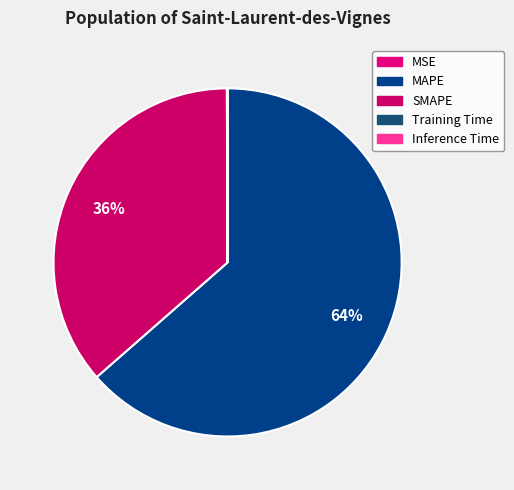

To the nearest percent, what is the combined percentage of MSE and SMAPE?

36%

────────────────────────────────────────

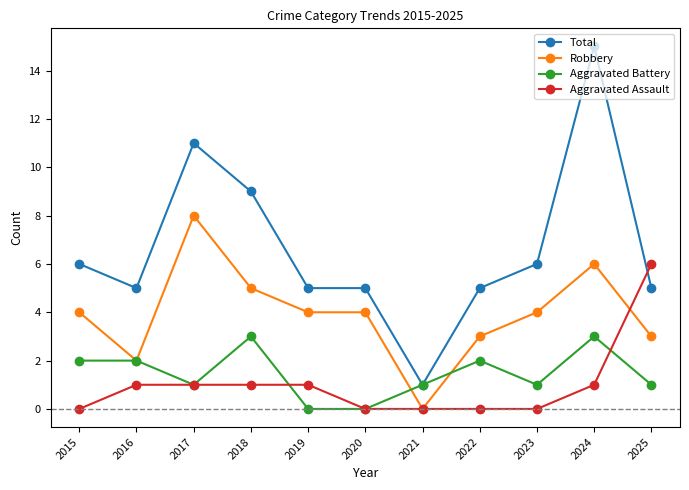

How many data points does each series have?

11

────────────────────────────────────────

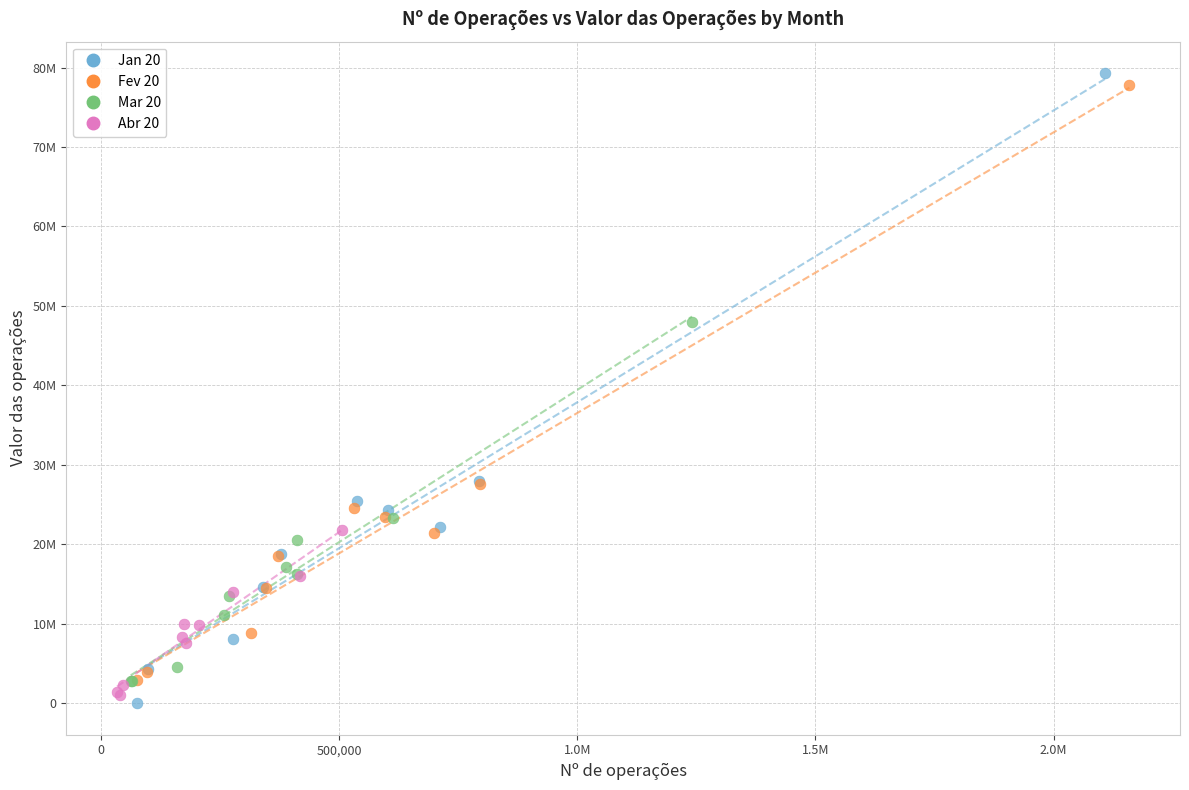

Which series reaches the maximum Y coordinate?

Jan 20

────────────────────────────────────────

## Task
Gather every line in the data above that contains the word "series" and list them.

## Expected answer
How many data points does each series have?
Which series reaches the maximum Y coordinate?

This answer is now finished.